# Problem
Starting at the top of the records below, write out each line exactly as it stands, stopping after the line with "81: (1235, 520)"; exclude the pictures.

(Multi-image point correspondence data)
• • • • •

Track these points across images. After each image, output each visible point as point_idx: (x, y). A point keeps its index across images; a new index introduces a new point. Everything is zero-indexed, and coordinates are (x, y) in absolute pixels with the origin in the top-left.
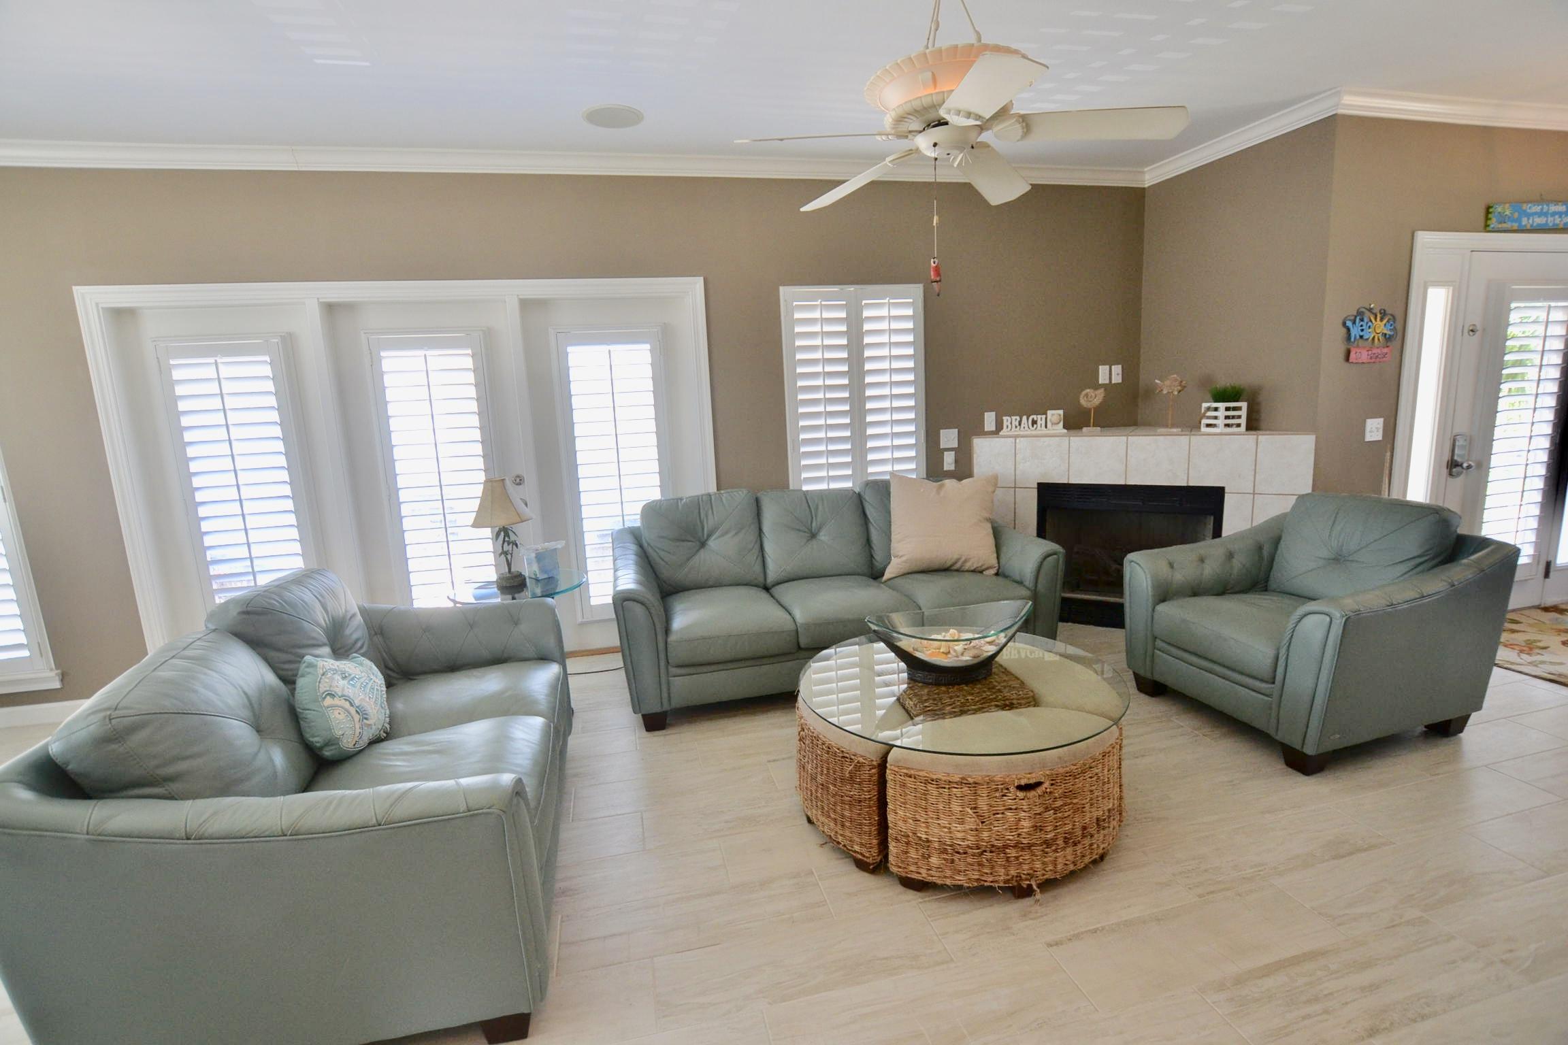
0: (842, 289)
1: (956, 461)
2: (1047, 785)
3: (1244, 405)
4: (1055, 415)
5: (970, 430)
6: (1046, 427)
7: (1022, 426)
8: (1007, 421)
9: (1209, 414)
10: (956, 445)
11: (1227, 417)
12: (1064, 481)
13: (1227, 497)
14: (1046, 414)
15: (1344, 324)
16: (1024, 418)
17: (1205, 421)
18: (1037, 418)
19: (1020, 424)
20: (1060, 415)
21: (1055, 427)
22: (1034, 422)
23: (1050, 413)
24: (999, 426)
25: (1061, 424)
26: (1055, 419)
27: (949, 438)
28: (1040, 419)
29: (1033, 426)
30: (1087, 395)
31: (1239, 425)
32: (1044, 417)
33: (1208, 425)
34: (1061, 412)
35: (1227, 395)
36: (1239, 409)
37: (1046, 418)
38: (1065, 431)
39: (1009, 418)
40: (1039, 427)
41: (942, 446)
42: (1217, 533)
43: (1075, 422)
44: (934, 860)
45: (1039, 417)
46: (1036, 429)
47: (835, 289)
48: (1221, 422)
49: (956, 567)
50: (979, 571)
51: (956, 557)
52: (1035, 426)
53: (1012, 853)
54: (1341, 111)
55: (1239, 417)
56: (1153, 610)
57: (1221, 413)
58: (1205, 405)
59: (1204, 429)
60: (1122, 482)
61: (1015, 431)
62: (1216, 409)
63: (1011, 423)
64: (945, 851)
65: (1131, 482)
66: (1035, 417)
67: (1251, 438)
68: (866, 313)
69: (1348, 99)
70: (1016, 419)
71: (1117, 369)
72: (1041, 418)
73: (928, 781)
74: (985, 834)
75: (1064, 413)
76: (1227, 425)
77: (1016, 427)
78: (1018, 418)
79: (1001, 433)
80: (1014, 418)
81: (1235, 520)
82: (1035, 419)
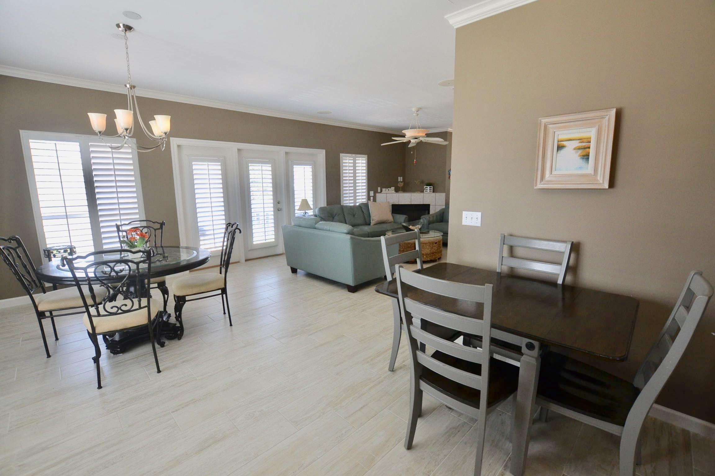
0: (352, 155)
1: (373, 199)
2: (438, 243)
4: (393, 188)
5: (376, 192)
6: (391, 191)
7: (386, 191)
8: (383, 189)
9: (426, 189)
10: (373, 195)
11: (430, 189)
12: (397, 204)
13: (430, 206)
15: (449, 171)
16: (387, 189)
17: (425, 190)
22: (389, 190)
23: (392, 188)
24: (381, 191)
25: (394, 191)
26: (393, 189)
27: (372, 193)
28: (390, 189)
30: (400, 184)
31: (431, 191)
33: (425, 191)
35: (429, 184)
36: (431, 188)
38: (395, 192)
41: (371, 195)
42: (429, 213)
43: (397, 190)
44: (425, 257)
46: (389, 192)
47: (350, 155)
48: (428, 190)
49: (386, 222)
50: (390, 223)
51: (386, 219)
53: (435, 254)
54: (448, 131)
55: (431, 189)
56: (428, 226)
57: (428, 188)
58: (425, 187)
59: (425, 192)
60: (410, 204)
62: (427, 188)
64: (426, 255)
65: (412, 203)
67: (434, 194)
68: (357, 162)
69: (449, 129)
71: (401, 178)
73: (424, 243)
74: (431, 251)
75: (395, 188)
76: (430, 191)
78: (385, 189)
79: (382, 192)
81: (432, 211)
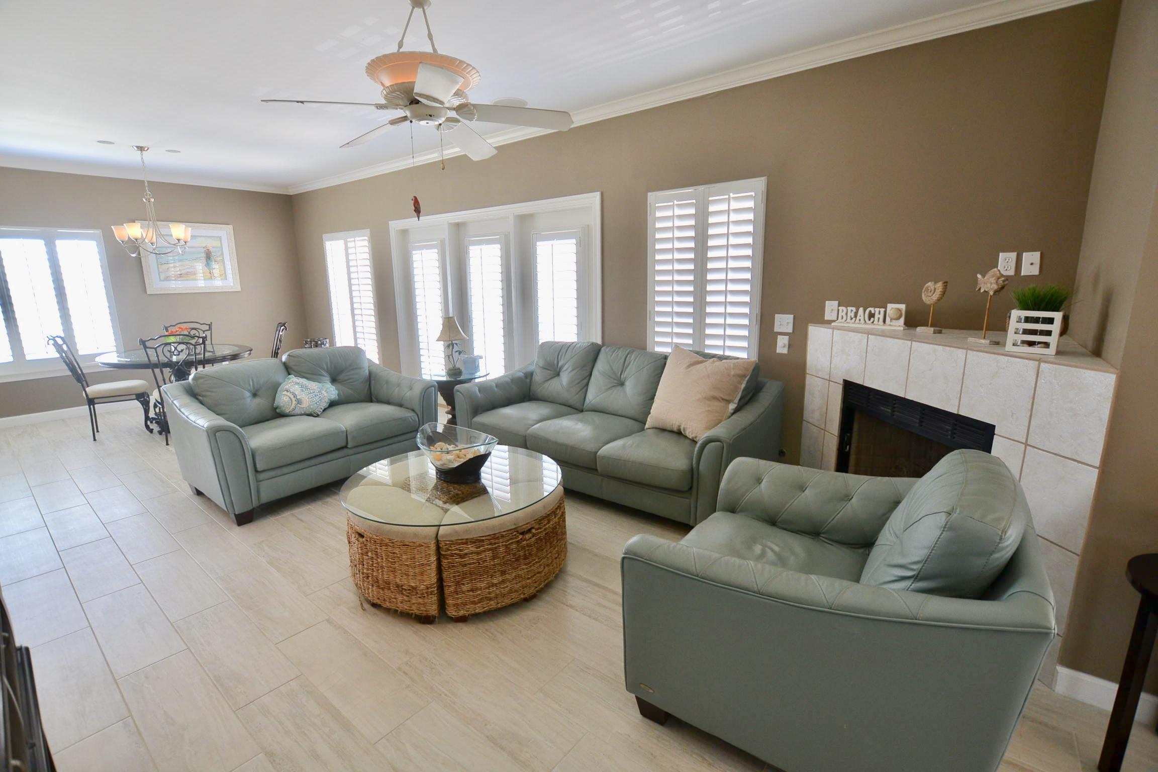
0: (696, 190)
1: (790, 346)
3: (1058, 316)
4: (896, 309)
5: (808, 317)
6: (884, 321)
7: (858, 318)
8: (843, 311)
10: (791, 331)
11: (1025, 331)
14: (886, 308)
16: (861, 310)
18: (875, 311)
19: (856, 316)
20: (900, 310)
21: (895, 323)
22: (871, 316)
23: (890, 306)
25: (902, 320)
26: (895, 313)
27: (784, 323)
29: (870, 320)
30: (927, 289)
32: (882, 310)
34: (903, 307)
36: (1050, 321)
37: (885, 312)
38: (905, 328)
39: (844, 308)
40: (876, 322)
41: (776, 330)
43: (916, 319)
45: (877, 310)
46: (873, 322)
52: (872, 319)
57: (1017, 325)
61: (841, 322)
63: (847, 314)
66: (872, 310)
68: (712, 208)
70: (852, 311)
72: (880, 312)
75: (907, 307)
76: (1023, 343)
77: (852, 319)
78: (854, 309)
79: (833, 324)
80: (849, 308)
82: (873, 312)
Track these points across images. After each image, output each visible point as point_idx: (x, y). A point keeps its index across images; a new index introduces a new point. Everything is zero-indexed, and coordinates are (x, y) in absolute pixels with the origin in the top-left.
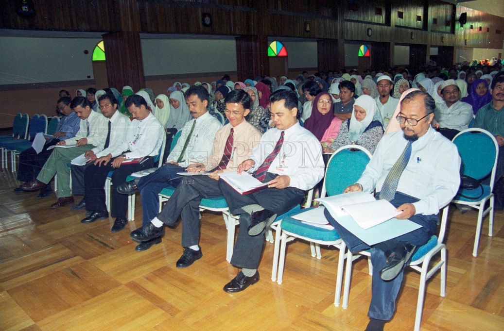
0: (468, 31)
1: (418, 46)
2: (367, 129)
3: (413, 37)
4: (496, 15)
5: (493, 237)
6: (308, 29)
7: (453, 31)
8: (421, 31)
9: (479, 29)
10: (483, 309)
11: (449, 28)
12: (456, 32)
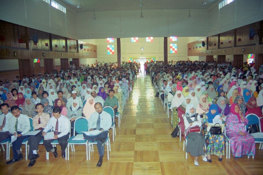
0: (83, 52)
1: (65, 59)
2: (78, 109)
3: (62, 55)
4: (93, 44)
5: (116, 135)
6: (16, 55)
7: (78, 51)
8: (65, 53)
9: (87, 50)
10: (119, 151)
11: (76, 50)
12: (79, 52)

• • • • •

# Answer area
Track these points across images. After each image, output each visible point as point_idx: (x, y). A point keeps its index across images; a new index introduces a new point. Everything is zero-indexed, and coordinates are (x, y) in absolute pixels with the origin in the top-left.
0: (842, 289)
1: (956, 461)
2: (1047, 785)
3: (1244, 405)
4: (1055, 415)
5: (970, 430)
6: (1046, 427)
7: (1022, 426)
8: (1007, 421)
9: (1209, 414)
10: (956, 445)
11: (1227, 417)
12: (1064, 481)
13: (1227, 497)
14: (1046, 414)
15: (1344, 324)
16: (1024, 418)
17: (1205, 421)
18: (1037, 418)
19: (1020, 424)
20: (1060, 415)
21: (1055, 427)
22: (1034, 422)
23: (1050, 413)
24: (999, 426)
25: (1061, 424)
26: (1055, 419)
27: (949, 438)
28: (1040, 419)
29: (1033, 426)
30: (1087, 395)
31: (1239, 425)
32: (1044, 417)
33: (1208, 425)
34: (1061, 412)
35: (1227, 395)
36: (1239, 409)
37: (1046, 418)
38: (1065, 431)
39: (1009, 418)
40: (1039, 427)
41: (942, 446)
42: (1217, 533)
43: (1075, 422)
44: (934, 860)
45: (1039, 417)
46: (1036, 429)
47: (835, 289)
48: (1221, 422)
49: (956, 567)
50: (979, 571)
51: (956, 557)
52: (1035, 426)
53: (1012, 853)
54: (1341, 111)
55: (1239, 417)
56: (1153, 610)
57: (1221, 413)
58: (1205, 405)
59: (1204, 429)
60: (1122, 482)
61: (1015, 431)
62: (1216, 409)
63: (1011, 423)
64: (945, 851)
65: (1131, 482)
66: (1035, 417)
67: (1251, 438)
68: (866, 313)
69: (1348, 99)
70: (1016, 419)
71: (1117, 369)
72: (1041, 418)
73: (928, 781)
74: (985, 834)
75: (1064, 413)
76: (1227, 425)
77: (1016, 427)
78: (1018, 418)
79: (1001, 433)
80: (1014, 418)
81: (1235, 520)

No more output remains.